• Des milliers de livres à la vente rouennaise d'Amnesty International (dont certains pour moi)

    Après une nuit perturbée par une inquiétante lueur blanche et froide (mon téléviseur s’étant mis en route de lui-même, balayant toutes les chaînes à grande vitesse puis recommençant, cela le jour même où je reçois l’ordre de payer la redevance), je suis samedi matin avant neuf heures, le premier devant la Halle aux Toiles où l’antenne rouennaise d’Amnesty International organise sa grande vente de livres.

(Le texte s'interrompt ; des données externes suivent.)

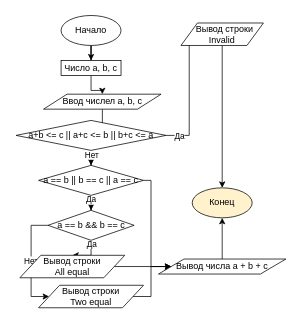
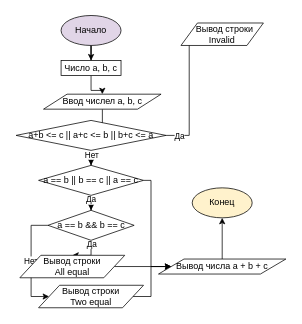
  <mxCell id="0" />
  <mxCell id="1" parent="0" />
  <mxCell id="2" style="edgeStyle=orthogonalEdgeStyle;rounded=0;orthogonalLoop=1;jettySize=auto;html=1;entryX=0.5;entryY=0;entryDx=0;entryDy=0;" edge="1" parent="1" source="3" target="5"><mxGeometry relative="1" as="geometry" /></mxCell>
- <mxCell id="3" value="Начало" style="ellipse;whiteSpace=wrap;html=1;" vertex="1" parent="1"><mxGeometry x="81" y="20" width="80" height="40" as="geometry" /></mxCell>
+ <mxCell id="3" value="Начало" style="ellipse;whiteSpace=wrap;html=1;fillColor=#e1d5e7;" vertex="1" parent="1"><mxGeometry x="81" y="20" width="80" height="40" as="geometry" /></mxCell>
  <mxCell id="4" style="edgeStyle=orthogonalEdgeStyle;rounded=0;orthogonalLoop=1;jettySize=auto;html=1;entryX=0.5;entryY=0;entryDx=0;entryDy=0;" edge="1" parent="1" source="5" target="7"><mxGeometry relative="1" as="geometry" /></mxCell>
  <mxCell id="5" value="Число&amp;nbsp;a, b, c" style="rounded=0;whiteSpace=wrap;html=1;" vertex="1" parent="1"><mxGeometry x="81" y="80" width="80" height="20" as="geometry" /></mxCell>
  <mxCell id="6" style="edgeStyle=orthogonalEdgeStyle;rounded=0;orthogonalLoop=1;jettySize=auto;html=1;entryX=0.5;entryY=0;entryDx=0;entryDy=0;" edge="1" parent="1" source="7" target="12"><mxGeometry relative="1" as="geometry" /></mxCell>
  <mxCell id="7" value="Ввод числел&amp;nbsp;a, b, c" style="shape=parallelogram;perimeter=parallelogramPerimeter;whiteSpace=wrap;html=1;fontFamily=Helvetica;fontSize=12;fontColor=#000000;align=center;strokeColor=#000000;fillColor=#ffffff;" vertex="1" parent="1"><mxGeometry x="57.57" y="125" width="156.87" height="20" as="geometry" /></mxCell>
  <mxCell id="8" style="edgeStyle=orthogonalEdgeStyle;rounded=0;orthogonalLoop=1;jettySize=auto;html=1;entryX=0;entryY=0.5;entryDx=0;entryDy=0;" edge="1" parent="1" source="12" target="14"><mxGeometry relative="1" as="geometry" /></mxCell>
  <mxCell id="9" value="Да" style="edgeLabel;html=1;align=center;verticalAlign=middle;resizable=0;points=[];" vertex="1" connectable="0" parent="8"><mxGeometry x="-0.793" relative="1" as="geometry"><mxPoint as="offset" /></mxGeometry></mxCell>
  <mxCell id="10" style="edgeStyle=orthogonalEdgeStyle;rounded=0;orthogonalLoop=1;jettySize=auto;html=1;entryX=0.5;entryY=0;entryDx=0;entryDy=0;" edge="1" parent="1" source="12" target="18"><mxGeometry relative="1" as="geometry" /></mxCell>
  <mxCell id="11" value="Нет" style="edgeLabel;html=1;align=center;verticalAlign=middle;resizable=0;points=[];" vertex="1" connectable="0" parent="10"><mxGeometry x="-0.736" relative="1" as="geometry"><mxPoint y="-3" as="offset" /></mxGeometry></mxCell>
  <mxCell id="12" value="a+b &amp;lt;= c || a+c &amp;lt;= b || b+c &amp;lt;= a" style="rhombus;whiteSpace=wrap;html=1;" vertex="1" parent="1"><mxGeometry x="20.99" y="160" width="200.02" height="40" as="geometry" /></mxCell>
- <mxCell id="13" style="edgeStyle=orthogonalEdgeStyle;rounded=0;orthogonalLoop=1;jettySize=auto;html=1;entryX=0.5;entryY=0;entryDx=0;entryDy=0;" edge="1" parent="1" source="14" target="29"><mxGeometry relative="1" as="geometry" /></mxCell>
  <mxCell id="14" value="&amp;nbsp; Вывод строки Invalid" style="shape=parallelogram;perimeter=parallelogramPerimeter;whiteSpace=wrap;html=1;" vertex="1" parent="1"><mxGeometry x="241" y="30" width="110" height="30" as="geometry" /></mxCell>
  <mxCell id="15" style="edgeStyle=orthogonalEdgeStyle;rounded=0;orthogonalLoop=1;jettySize=auto;html=1;entryX=0.5;entryY=0;entryDx=0;entryDy=0;" edge="1" parent="1" source="18" target="22"><mxGeometry relative="1" as="geometry" /></mxCell>
  <mxCell id="16" value="Да" style="edgeLabel;html=1;align=center;verticalAlign=middle;resizable=0;points=[];" vertex="1" connectable="0" parent="15"><mxGeometry x="-0.737" y="-1" relative="1" as="geometry"><mxPoint y="-3" as="offset" /></mxGeometry></mxCell>
  <mxCell id="17" style="edgeStyle=orthogonalEdgeStyle;rounded=0;orthogonalLoop=1;jettySize=auto;html=1;entryX=0;entryY=0.5;entryDx=0;entryDy=0;" edge="1" parent="1" source="18" target="28"><mxGeometry relative="1" as="geometry"><Array as="points"><mxPoint x="201" y="240" /><mxPoint x="201" y="355" /></Array></mxGeometry></mxCell>
  <mxCell id="18" value="a == b || b == c || a == c" style="rhombus;whiteSpace=wrap;html=1;" vertex="1" parent="1"><mxGeometry x="51" y="220" width="140" height="40" as="geometry" /></mxCell>
  <mxCell id="19" style="edgeStyle=orthogonalEdgeStyle;rounded=0;orthogonalLoop=1;jettySize=auto;html=1;entryX=0.5;entryY=0;entryDx=0;entryDy=0;" edge="1" parent="1" source="22" target="24"><mxGeometry relative="1" as="geometry" /></mxCell>
  <mxCell id="20" value="Да" style="edgeLabel;html=1;align=center;verticalAlign=middle;resizable=0;points=[];" vertex="1" connectable="0" parent="19"><mxGeometry x="-0.84" y="1" relative="1" as="geometry"><mxPoint x="-1" y="0.15" as="offset" /></mxGeometry></mxCell>
  <mxCell id="21" value="Нет" style="edgeStyle=orthogonalEdgeStyle;rounded=0;orthogonalLoop=1;jettySize=auto;html=1;entryX=0;entryY=0.5;entryDx=0;entryDy=0;" edge="1" parent="1" source="22" target="26"><mxGeometry relative="1" as="geometry"><Array as="points"><mxPoint x="41" y="300" /><mxPoint x="41" y="395" /></Array></mxGeometry></mxCell>
  <mxCell id="22" value="a == b &amp;amp;&amp;amp; b == c" style="rhombus;whiteSpace=wrap;html=1;" vertex="1" parent="1"><mxGeometry x="63.51" y="280" width="115" height="40" as="geometry" /></mxCell>
  <mxCell id="23" style="edgeStyle=orthogonalEdgeStyle;rounded=0;orthogonalLoop=1;jettySize=auto;html=1;entryX=0;entryY=0.5;entryDx=0;entryDy=0;" edge="1" parent="1" source="24" target="28"><mxGeometry relative="1" as="geometry" /></mxCell>
  <mxCell id="24" value="Вывод строки &lt;br&gt;All equal" style="shape=parallelogram;perimeter=parallelogramPerimeter;whiteSpace=wrap;html=1;" vertex="1" parent="1"><mxGeometry x="26.01" y="340" width="140" height="30" as="geometry" /></mxCell>
  <mxCell id="25" style="edgeStyle=orthogonalEdgeStyle;rounded=0;orthogonalLoop=1;jettySize=auto;html=1;entryX=0;entryY=0.5;entryDx=0;entryDy=0;" edge="1" parent="1" source="26" target="28"><mxGeometry relative="1" as="geometry"><Array as="points"><mxPoint x="201" y="395" /><mxPoint x="201" y="355" /></Array></mxGeometry></mxCell>
  <mxCell id="26" value="Вывод строки &lt;br&gt;Two equal" style="shape=parallelogram;perimeter=parallelogramPerimeter;whiteSpace=wrap;html=1;" vertex="1" parent="1"><mxGeometry x="51" y="380" width="140" height="30" as="geometry" /></mxCell>
  <mxCell id="27" style="edgeStyle=orthogonalEdgeStyle;rounded=0;orthogonalLoop=1;jettySize=auto;html=1;entryX=0.5;entryY=1;entryDx=0;entryDy=0;" edge="1" parent="1" source="28" target="29"><mxGeometry relative="1" as="geometry" /></mxCell>
  <mxCell id="28" value="Вывод числа&amp;nbsp;a + b + c" style="shape=parallelogram;perimeter=parallelogramPerimeter;whiteSpace=wrap;html=1;" vertex="1" parent="1"><mxGeometry x="211" y="345" width="170" height="20" as="geometry" /></mxCell>
  <mxCell id="29" value="Конец" style="ellipse;whiteSpace=wrap;html=1;fillColor=#fff2cc;" vertex="1" parent="1"><mxGeometry x="256" y="250" width="80" height="40" as="geometry" /></mxCell>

    Il n’empêche qu’à l’ouverture des portes, je me fais doubler par les professionnel(le)s dont les objectifs prioritaires sont : premièrement les livres d’art, deuxièmement la philosophie. Une naïve organisatrice constatant la ruée se réjouit à voix haute qu’autant de gens s’intéressent à la philo, je ne songe pas à la détromper en lui révélant l’atroce vérité.

    C’est que de mon côté je n’ai pas de temps à perdre, d’autant qu’ici les livres sont très peu chers, cinquante centimes les poches, entre un et deux euros la plupart des autres.

    Mon sac est bien rempli quand je passe à la caisse. Un de mes achats n’a pas de prix indiqué. Une vendeuse le met à un euro cinquante. Je m’en étonne, lui faisant remarquer que d’autres plus gros sont à un euro. On ne marchande pas ici, m’avertit une autre, cependant qu’une troisième s’en mêle et dit que si, il y a un prix, c’est un euro cinquante, et la première lui répond, évidemment c’est moi qui viens de le mettre.

    -Dire qu’il faut toujours supporter ces dames d’association, leur dis-je, heureusement qu’il y a les livres.

    L’une d’elles me répond qu’il faut aussi supporter certains clients (je ne peux pas lui donner tort).

    J’y retourne à l’heure du déjeuner, trouve encore de quoi remplir mon sac et ça ne se passe pas mieux au moment de payer. Cette fois, la vendeuse veut poser mes achats à l’endroit où elle mange, dans les miettes de son sandouiche. Je lui dis de ne pas mettre mes livres dans la confiture et exige d’aller à l’autre bout de la table.

    -Qu’est-ce vous avez contre nous aujourd’hui ? me demande-t-elle.

    -Rien, lui dis-je, c’est juste que je ne mélange pas les livres et la nourriture.

    Il ne faut pas que j’y retourne une troisième fois. On finirait par croire à la Halle aux Toiles que j’ai mauvais caractère.

    Heureusement qu’il y a les livres; beaucoup pour moi, parmi lesquels Le Livre des snobs de William Makepeace Thackeray (chez Poche-Club avec une préface de Matthieu Galey), Philobiblon ou l’amour des livres de Richard de Bury (Anatolia/Le Rocher), Le Cabinet noir de Max Jacob (L’Imaginaire), La petite pièce hexagonale de Yoko Ogawa (Babel), Scènes de la vie d’un propre à rien de Joseph von Eichendorff (Phébus, je l’ai déjà dans une autre édition), Conversation extraordinaire avec une dame de ma connaissance de Carlos Drummond de Andrade (Métailié), Le bon vieux et la belle enfant d’Italo Svevo (Le Seuil) ; un peu pour elle, parmi lesquels Les braves gens ne courent pas les rues de Flannery O’Connor (Folio) ; un pour nous deux puisqu’en double, le sulfureux Margot la Ravaudeuse de Fougeret de Monbron (Zulma), bref moult ouvrages qui constituent un potentiel réservoir de mauvaises vies, et de quoi a-t-on le plus besoin si ce n’est de mauvaise vie en ce moment où de façon inquiétante soufflent de concert brise marine et petit vent d’amont.